Why Cardiac Arrest Survivors Are Vulnerable
Several factors make depression particularly common after cardiac arrest. Hypoxia — the period of oxygen deprivation during the arrest — can cause neurological changes that directly affect mood regulation. Medications prescribed post-arrest, including beta blockers and anti-arrhythmics, can have low mood as a side effect. The experience of a life-threatening event, often with no warning and no memory, is inherently traumatic. And the losses that follow — of independence, of role, of confidence, of the life you had before — create genuine grief that can tip into clinical depression.
Co-survivors — partners and family members who witnessed the arrest or performed CPR — are equally at risk and equally deserving of support.
Getting Help
Depression after cardiac arrest is treatable. Talking therapies such as CBT have strong evidence behind them, as does counselling more broadly. In some cases, medication may be appropriate — discuss this with your GP or cardiologist, particularly if you are already on cardiac medications. Cardiac rehabilitation programmes also address psychological wellbeing alongside physical recovery, though access varies.

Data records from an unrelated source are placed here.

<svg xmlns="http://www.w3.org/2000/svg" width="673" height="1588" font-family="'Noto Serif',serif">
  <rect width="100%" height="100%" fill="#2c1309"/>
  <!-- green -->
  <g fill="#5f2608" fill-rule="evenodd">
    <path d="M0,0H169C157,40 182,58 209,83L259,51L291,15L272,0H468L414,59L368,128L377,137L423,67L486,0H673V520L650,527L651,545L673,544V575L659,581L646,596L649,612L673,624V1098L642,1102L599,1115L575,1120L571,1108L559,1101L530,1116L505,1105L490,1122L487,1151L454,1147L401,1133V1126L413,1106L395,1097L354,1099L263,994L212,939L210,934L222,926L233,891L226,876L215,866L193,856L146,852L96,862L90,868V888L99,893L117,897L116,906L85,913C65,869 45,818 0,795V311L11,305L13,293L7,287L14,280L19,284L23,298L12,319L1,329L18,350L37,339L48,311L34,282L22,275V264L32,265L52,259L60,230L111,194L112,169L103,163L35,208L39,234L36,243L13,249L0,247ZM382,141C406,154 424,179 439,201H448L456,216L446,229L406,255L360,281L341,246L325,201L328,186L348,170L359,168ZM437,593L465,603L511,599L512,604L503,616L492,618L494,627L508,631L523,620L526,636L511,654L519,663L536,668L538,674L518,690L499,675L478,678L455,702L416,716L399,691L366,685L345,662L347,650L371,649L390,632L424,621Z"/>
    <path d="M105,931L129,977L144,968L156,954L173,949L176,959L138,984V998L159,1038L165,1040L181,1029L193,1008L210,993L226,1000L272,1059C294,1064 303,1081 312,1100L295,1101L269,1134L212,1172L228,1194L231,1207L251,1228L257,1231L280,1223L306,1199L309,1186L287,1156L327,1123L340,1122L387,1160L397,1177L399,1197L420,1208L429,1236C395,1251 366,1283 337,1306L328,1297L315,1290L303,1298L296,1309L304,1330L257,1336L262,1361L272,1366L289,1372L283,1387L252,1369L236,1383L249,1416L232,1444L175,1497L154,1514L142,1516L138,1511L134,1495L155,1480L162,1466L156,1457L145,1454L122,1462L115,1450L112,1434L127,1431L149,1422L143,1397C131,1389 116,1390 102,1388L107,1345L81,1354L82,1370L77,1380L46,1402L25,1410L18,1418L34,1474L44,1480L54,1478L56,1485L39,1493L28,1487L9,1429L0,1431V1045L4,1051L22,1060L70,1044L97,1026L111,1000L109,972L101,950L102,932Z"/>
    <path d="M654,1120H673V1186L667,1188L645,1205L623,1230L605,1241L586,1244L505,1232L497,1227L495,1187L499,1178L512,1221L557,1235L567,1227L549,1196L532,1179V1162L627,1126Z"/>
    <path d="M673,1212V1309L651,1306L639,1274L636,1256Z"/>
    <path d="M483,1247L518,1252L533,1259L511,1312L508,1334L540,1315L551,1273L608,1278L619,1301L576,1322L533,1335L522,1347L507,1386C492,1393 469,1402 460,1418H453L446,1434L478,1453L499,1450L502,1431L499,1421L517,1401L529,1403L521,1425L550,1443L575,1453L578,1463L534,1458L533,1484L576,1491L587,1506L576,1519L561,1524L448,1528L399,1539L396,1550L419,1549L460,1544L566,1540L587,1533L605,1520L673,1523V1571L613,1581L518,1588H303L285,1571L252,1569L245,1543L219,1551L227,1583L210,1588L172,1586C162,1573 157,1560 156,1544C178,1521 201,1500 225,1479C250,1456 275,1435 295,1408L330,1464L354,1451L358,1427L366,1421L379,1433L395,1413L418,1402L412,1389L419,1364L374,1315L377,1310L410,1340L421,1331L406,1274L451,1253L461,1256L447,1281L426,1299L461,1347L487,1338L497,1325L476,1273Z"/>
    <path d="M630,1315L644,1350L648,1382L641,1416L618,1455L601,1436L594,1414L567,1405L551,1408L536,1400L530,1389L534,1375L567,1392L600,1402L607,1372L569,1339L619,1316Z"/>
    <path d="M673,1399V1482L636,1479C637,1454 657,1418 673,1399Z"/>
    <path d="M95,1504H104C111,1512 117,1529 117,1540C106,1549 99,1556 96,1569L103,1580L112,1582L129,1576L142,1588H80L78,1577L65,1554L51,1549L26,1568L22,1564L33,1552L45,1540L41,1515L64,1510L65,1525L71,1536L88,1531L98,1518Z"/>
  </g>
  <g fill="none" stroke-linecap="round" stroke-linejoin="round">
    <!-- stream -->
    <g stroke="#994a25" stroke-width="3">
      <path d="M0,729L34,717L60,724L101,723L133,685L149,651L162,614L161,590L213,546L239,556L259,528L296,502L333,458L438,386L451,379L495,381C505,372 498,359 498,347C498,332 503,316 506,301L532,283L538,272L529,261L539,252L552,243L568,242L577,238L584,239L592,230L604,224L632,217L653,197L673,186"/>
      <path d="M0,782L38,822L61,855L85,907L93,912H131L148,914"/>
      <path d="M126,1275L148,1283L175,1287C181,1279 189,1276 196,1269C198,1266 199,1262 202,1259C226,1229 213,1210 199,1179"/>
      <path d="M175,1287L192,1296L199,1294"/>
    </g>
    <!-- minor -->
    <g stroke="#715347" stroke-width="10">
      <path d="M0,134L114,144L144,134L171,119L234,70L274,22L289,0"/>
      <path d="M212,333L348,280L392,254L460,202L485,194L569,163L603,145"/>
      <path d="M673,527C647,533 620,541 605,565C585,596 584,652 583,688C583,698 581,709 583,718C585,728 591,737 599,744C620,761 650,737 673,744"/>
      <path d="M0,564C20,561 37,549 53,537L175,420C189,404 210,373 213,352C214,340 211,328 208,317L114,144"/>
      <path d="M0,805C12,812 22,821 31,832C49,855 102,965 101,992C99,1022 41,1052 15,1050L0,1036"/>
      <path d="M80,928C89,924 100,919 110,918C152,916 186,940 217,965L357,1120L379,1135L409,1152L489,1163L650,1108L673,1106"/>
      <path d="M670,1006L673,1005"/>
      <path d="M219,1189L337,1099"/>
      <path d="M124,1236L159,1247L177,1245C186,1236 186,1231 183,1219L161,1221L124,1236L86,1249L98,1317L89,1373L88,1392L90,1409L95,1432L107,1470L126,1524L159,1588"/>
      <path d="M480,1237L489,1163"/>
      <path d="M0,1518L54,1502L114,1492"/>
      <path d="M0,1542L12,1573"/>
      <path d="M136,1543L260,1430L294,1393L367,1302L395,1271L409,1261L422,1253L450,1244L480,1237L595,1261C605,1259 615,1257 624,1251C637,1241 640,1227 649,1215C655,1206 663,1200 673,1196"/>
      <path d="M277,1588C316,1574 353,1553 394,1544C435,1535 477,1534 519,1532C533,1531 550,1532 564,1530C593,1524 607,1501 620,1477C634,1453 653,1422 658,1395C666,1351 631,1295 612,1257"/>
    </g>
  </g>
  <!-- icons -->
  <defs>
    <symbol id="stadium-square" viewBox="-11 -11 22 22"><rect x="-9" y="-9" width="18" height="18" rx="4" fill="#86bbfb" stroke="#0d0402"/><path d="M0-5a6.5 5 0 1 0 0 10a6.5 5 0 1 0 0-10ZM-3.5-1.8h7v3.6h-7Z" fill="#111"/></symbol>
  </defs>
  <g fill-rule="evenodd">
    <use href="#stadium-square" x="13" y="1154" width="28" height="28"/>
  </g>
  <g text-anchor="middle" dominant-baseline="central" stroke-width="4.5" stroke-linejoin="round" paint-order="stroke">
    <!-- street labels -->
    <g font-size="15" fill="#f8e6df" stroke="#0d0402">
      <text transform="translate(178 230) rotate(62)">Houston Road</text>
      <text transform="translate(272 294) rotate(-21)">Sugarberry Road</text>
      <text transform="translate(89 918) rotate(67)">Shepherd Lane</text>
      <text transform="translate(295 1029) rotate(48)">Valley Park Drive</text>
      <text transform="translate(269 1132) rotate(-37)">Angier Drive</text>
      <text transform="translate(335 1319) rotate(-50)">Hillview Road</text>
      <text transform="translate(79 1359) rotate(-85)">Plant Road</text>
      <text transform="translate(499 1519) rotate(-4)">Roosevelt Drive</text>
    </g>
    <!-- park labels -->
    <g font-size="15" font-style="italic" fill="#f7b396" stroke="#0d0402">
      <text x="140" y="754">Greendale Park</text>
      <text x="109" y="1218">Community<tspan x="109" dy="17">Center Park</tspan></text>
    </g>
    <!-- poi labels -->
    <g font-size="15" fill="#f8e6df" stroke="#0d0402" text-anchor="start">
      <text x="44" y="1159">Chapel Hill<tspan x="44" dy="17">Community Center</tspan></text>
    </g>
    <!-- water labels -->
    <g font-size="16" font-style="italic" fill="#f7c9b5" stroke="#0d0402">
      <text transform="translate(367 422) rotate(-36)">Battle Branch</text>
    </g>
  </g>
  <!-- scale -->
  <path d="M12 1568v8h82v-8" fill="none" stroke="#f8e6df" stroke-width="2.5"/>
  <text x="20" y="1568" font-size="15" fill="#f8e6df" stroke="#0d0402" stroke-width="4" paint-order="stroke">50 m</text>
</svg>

The most important first step is to tell someone — your GP, your cardiologist, or a trusted person in your life. Depression that goes unacknowledged rarely improves on its own.
Peer support also makes a genuine difference. Talking to others who have been through a cardiac arrest and understand the particular shape of this experience is something clinical services often cannot replicate. Our community includes thousands of survivors and co-survivors — many of whom have navigated depression and come through it.